Items listed in a dataset
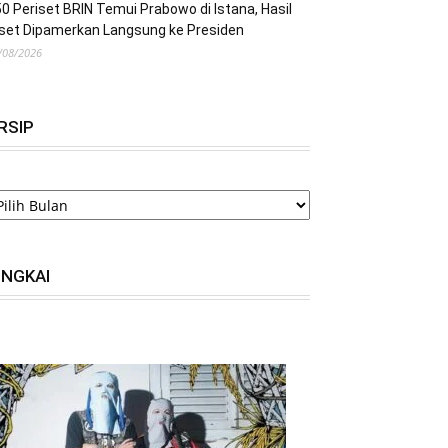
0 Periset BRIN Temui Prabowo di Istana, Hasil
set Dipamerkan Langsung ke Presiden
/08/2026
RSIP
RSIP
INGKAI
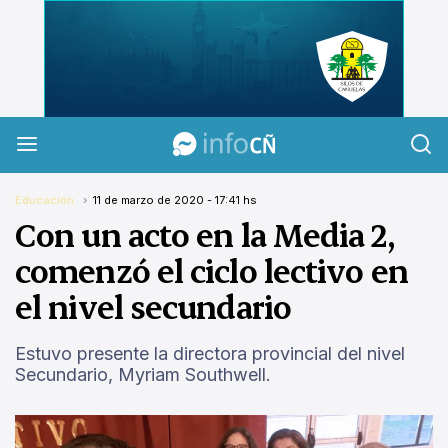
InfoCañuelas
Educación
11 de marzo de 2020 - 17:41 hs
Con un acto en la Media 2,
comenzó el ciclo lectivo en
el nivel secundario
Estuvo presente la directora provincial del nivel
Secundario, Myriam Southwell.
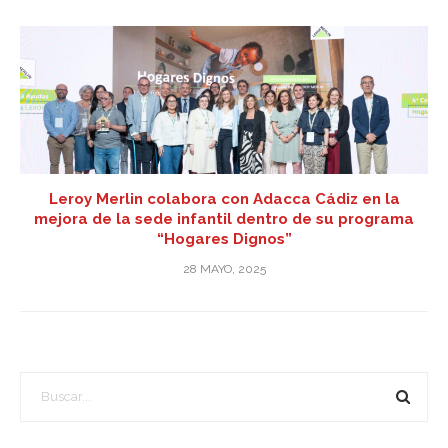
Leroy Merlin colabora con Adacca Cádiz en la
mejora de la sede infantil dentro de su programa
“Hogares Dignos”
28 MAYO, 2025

**YOUR INSTRUCTIONS:** Print exactly the lines above that run from the one with "set Dipamerkan Langsung ke Presiden" to the one with "Secundario, Myriam Southwell.", both included. No pictures.

**ANSWER AREA:**
set Dipamerkan Langsung ke Presiden
/08/2026
RSIP
RSIP
INGKAI
InfoCañuelas
Educación
11 de marzo de 2020 - 17:41 hs
Con un acto en la Media 2,
comenzó el ciclo lectivo en
el nivel secundario
Estuvo presente la directora provincial del nivel
Secundario, Myriam Southwell.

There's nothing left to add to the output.